- [Task requirements] Reproduce all of the lines below verbatim, leaving out the pictures.

- [Material supplied]
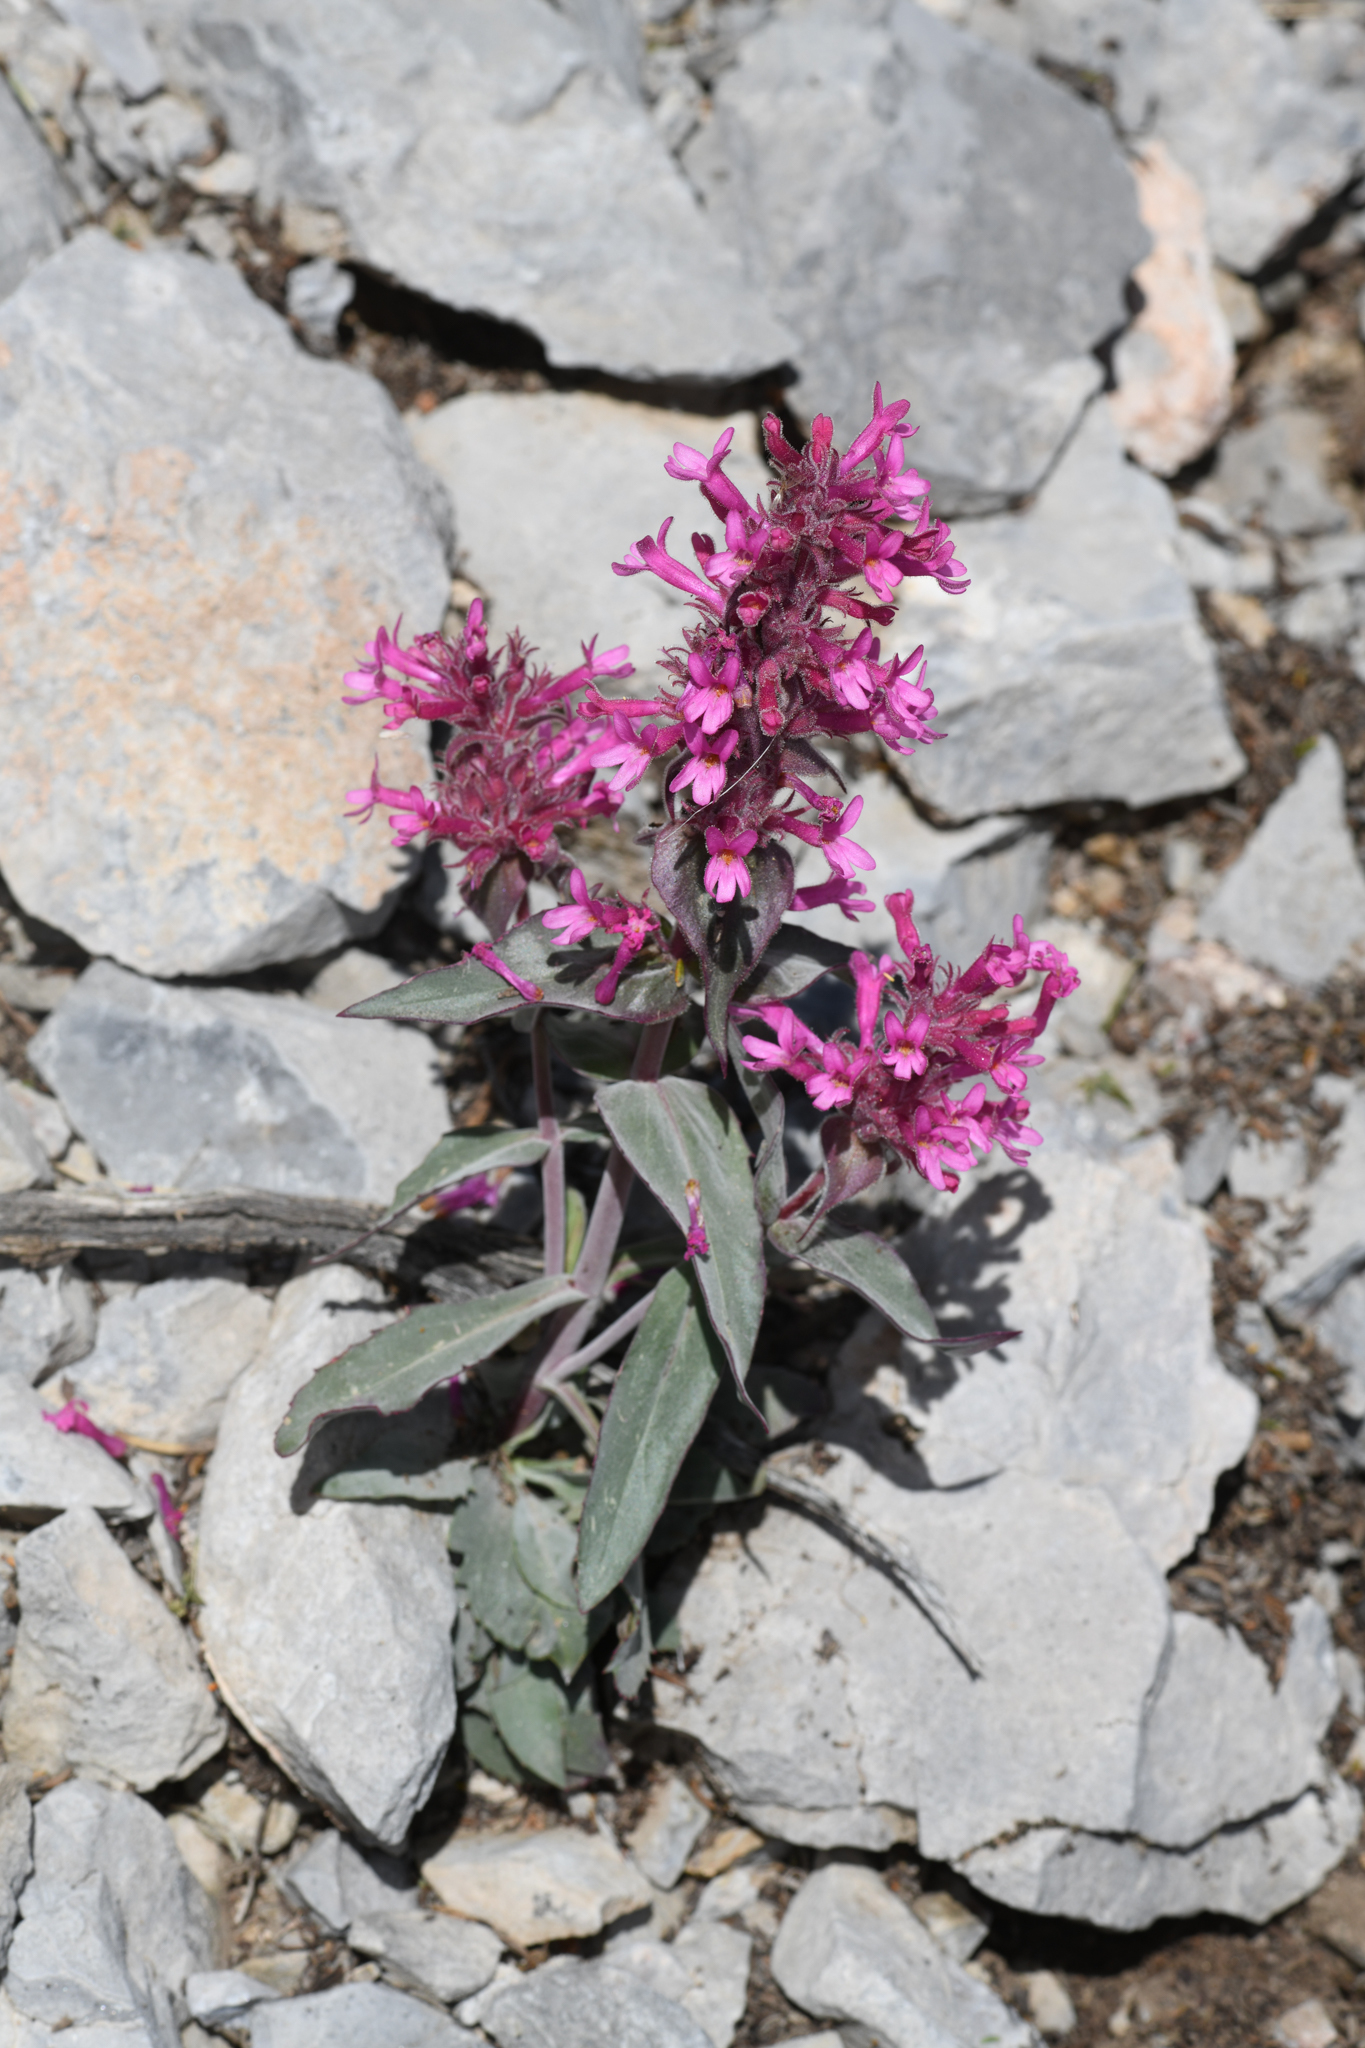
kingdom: Plantae
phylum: Tracheophyta
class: Magnoliopsida
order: Lamiales
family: Plantaginaceae
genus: Penstemon
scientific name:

- [Written response]
kingdom: Plantae
phylum: Tracheophyta
class: Magnoliopsida
order: Lamiales
family: Plantaginaceae
genus: Penstemon
scientific name:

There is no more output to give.